3. details the criteria for further work-up at follow up visits - how many patients exhibited significant changes, particuarly in size, according to these criteria. Please also detail the course of benign and if detected malignant nodules over time later on in the Results section

Thanks for your advice. In the analyzed cohort, as already stated in methods, the cases classified as TIR1C and TIR2 performed an US examination 12 months after the first US-guided FNA by the same radiologist. None of these cases demonstrated on re-evaluation the appearance of any of the following features:   

  • new echographic malignant features       
  • >20% increase in size           
  • nodes metastasis          
  • appearance of new suspicious nodules

Thus these cases were considered benign as per previous recommendations In asymptomatic nodules with a repeated (12-months) benign cytology and no suspicious clinical or US features, routine follow-up may be avoided”, BEL 3, GRADE B; https://doi.org/10.4158/ep161208.gl

On the other hand, histological evaluation was carried out on 10.2% of nodules (49/480), the majority of which (81.6%) belonging to the group of cases with a FNA result ≥TIR3B (40/49). The remaining patients with a TIR3A class that did not undergo surgery were followed-up with the US and a minority of these (17/96) showed modification of either nodule shape or dimension, leading to a repeat biopsy with confirmation of TIR3A class (n=10) or downgrading to the TIR2 class (n=7).

.

 

4. 49 patients with cancer were detected: it might be of interest to characterise these patients with regard to histopathological TN(M) stage, TIRADS and FNA cytology findings. Notably, the proportion of papillary thyroid cancer seems low - please comment on. 

With regard to your comment, we added a characterization of the subset of malignant cases assessed by histology with a supplementary table 1 in the first part of results, which contains the histological subtype of the neoplasm, the TNM stage and the TIRADS FNA classes. Moreover, answering to your second observation, according to the literature only 5-15% of nodules are malignant carcinomas (https://doi.org/10.1016/j.maturitas.2016.11.002) and among them PTCs account for about 65-93% (WHO 2017). In our case series, the malignant carcinomas are 7% (34/480) and - considering only malignant nodules - the prevalence of PTCs is 79% (27/34). We addressed this point changing the percentage in RESULTS from 53% (26/49) to 79% (27/34).

 

5. One might calculate a ROC based on TIRADS >2  findings to determine the optimal threshold for the size of nodules subjec to FNA.

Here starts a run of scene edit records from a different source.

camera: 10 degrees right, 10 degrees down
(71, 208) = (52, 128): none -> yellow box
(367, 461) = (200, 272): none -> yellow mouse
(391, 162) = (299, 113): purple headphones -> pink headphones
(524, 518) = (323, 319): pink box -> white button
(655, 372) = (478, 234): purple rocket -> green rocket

We appreciate your suggestion, but we think that this issue deserves an ad-hoc study and the findings of the present paper represent a preliminary step to that aim. Due to the relevance of this point, the following sentence has been added in the Conclusion section: “An update of the size criteria and of the US features points might be considered in future studies to increase the screening performances of the ACR-TIRADS system.”

6. I suggest to present a graphy on Bland-Altmann analysis to illustrate the range of nodule size covered in that analysis. 

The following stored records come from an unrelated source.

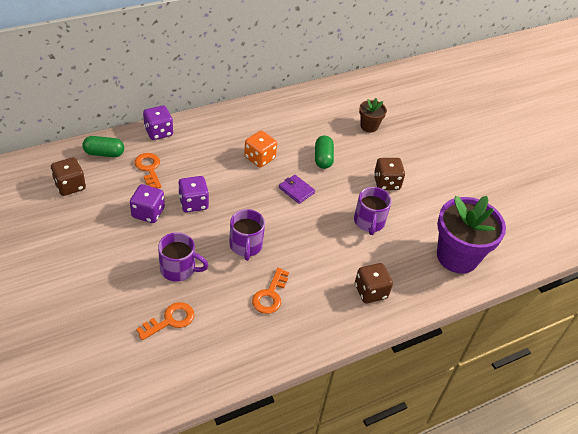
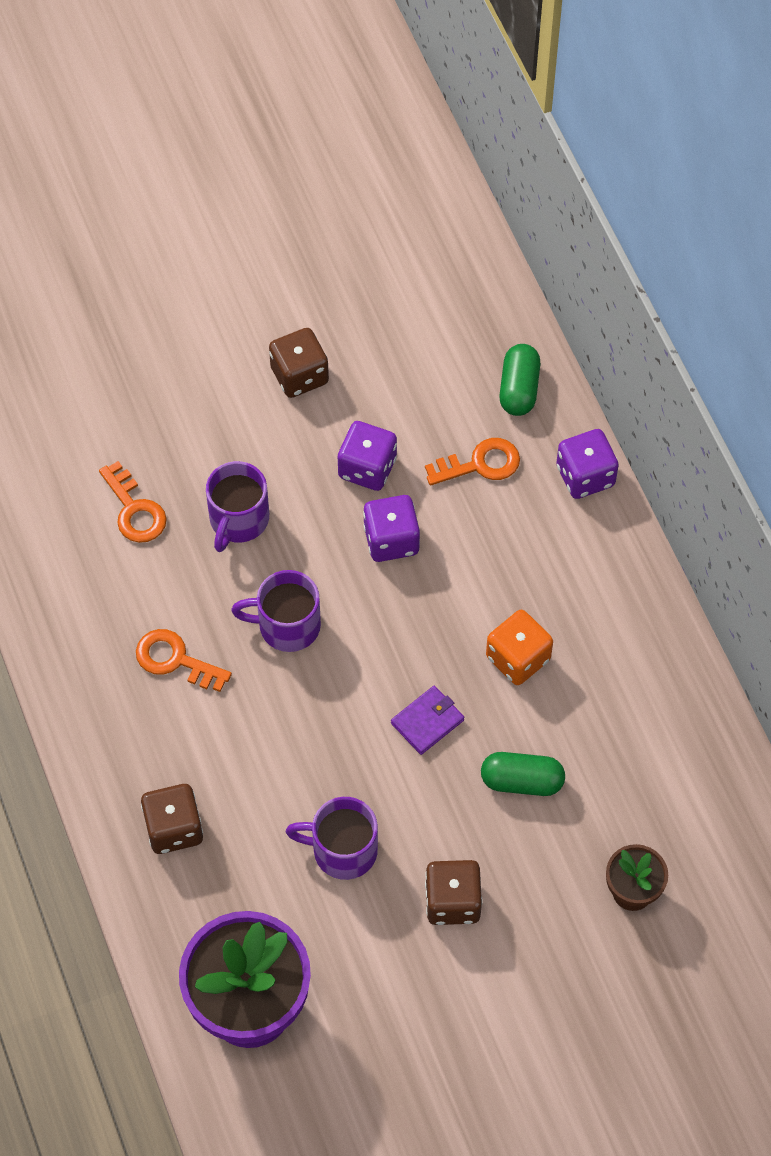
camera: 100 degrees right, 15 degrees up
(70, 186) = (432, 344): brown dice -> brown dice (299, 375)

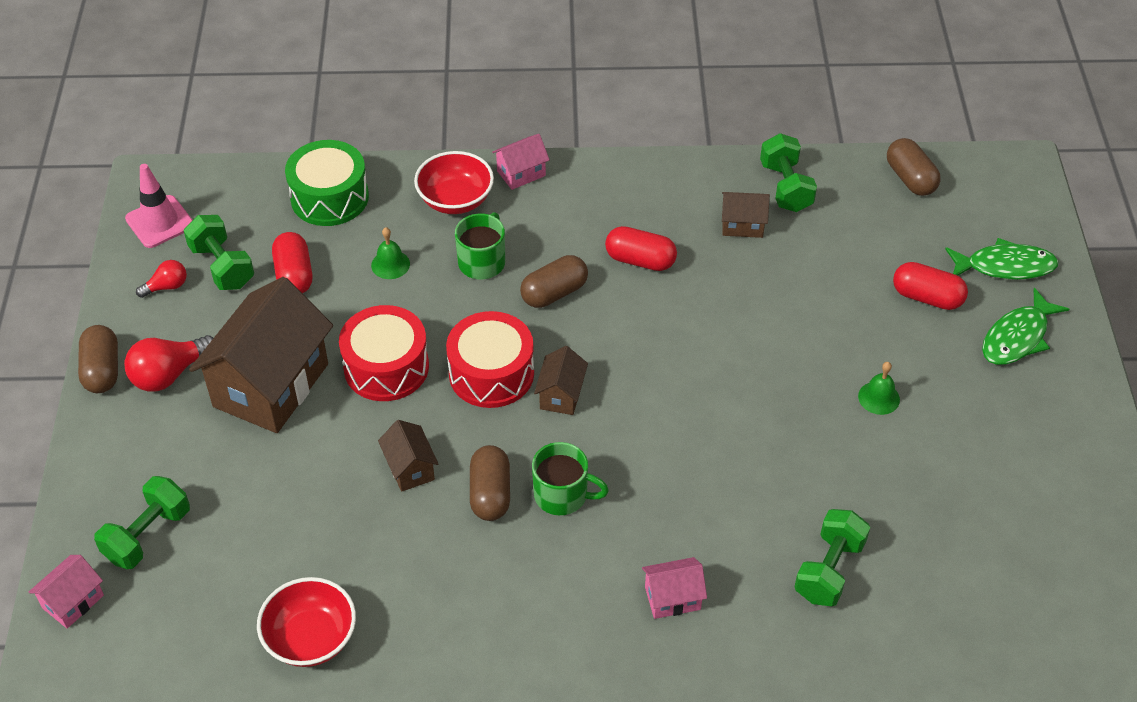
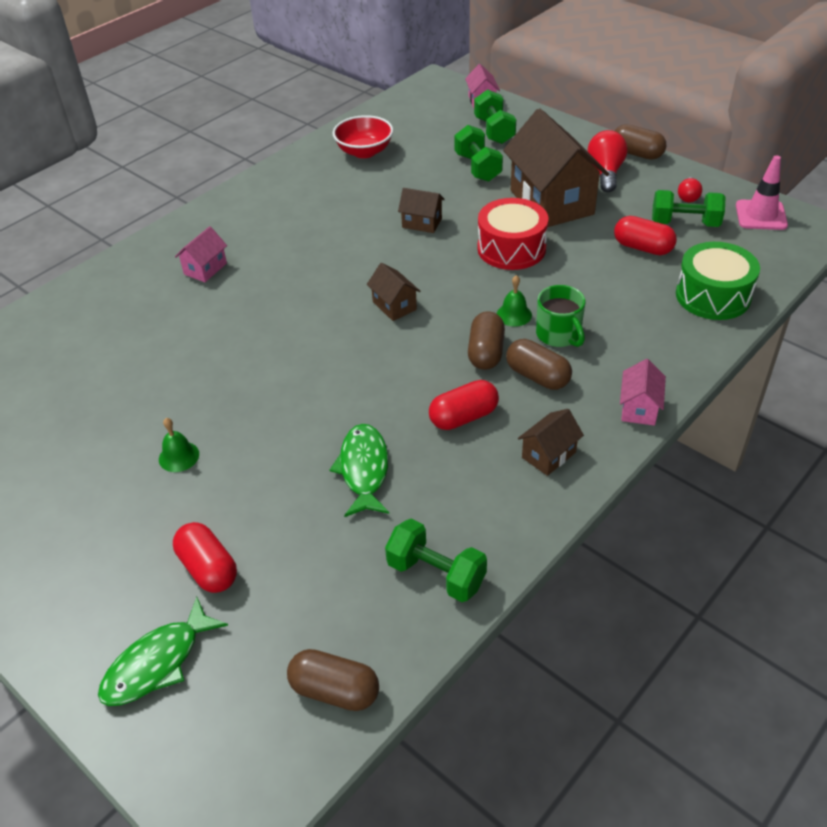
camera: 135 degrees right, 5 degrees down
(390, 264) = (606, 291): green bell -> green bell (514, 314)
(455, 200) = (643, 355): red bowl -> none
(490, 493) = (364, 242): brown capsule -> brown capsule (537, 376)
(491, 373) = (451, 286): red drum -> none
(562, 495) = (324, 266): green mug -> none
(742, 225) = (427, 506): brown house -> brown house (548, 455)
(829, 570) = (123, 338): green dumbbell -> green dumbbell (477, 167)
(927, 297) = (208, 568): red capsule -> red capsule turned 75 degrees clockwise
(1017, 337) = (96, 595): green fish -> green fish (364, 469)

We have followed the reviewer suggestion and added into the supplementary material the Bland-Altman graph to illustrate the results reported in the paper on the agreement between the measures of the same nodule provided by two radiologists.

 

7. Conclusion section I suggest to comment on the presumed reduction in scores for nodule composition and hypoechogenicity in the Discussion section, only. 

ADDRESSED

8. Reference 19 is given in upper-case letters,only

The reference has been changed to lower-case letters.

9.  Reference 24 is incomplete

The reference has been corrected.

Round 2

Reviewer 1 Report

Although the Authors have made efforts to respond to the Reviewers comments,  there is generally a lack of progress in the revision of the manuscript. In my opinion, the Authors have not improved their manuscript adequately and do not provide a clinical comprehensive message on the clinical utility of ACR-TIRADS to the readership of Cancers. In addition, there is a linguistic issue that makes the language of the manuscript hard to follow.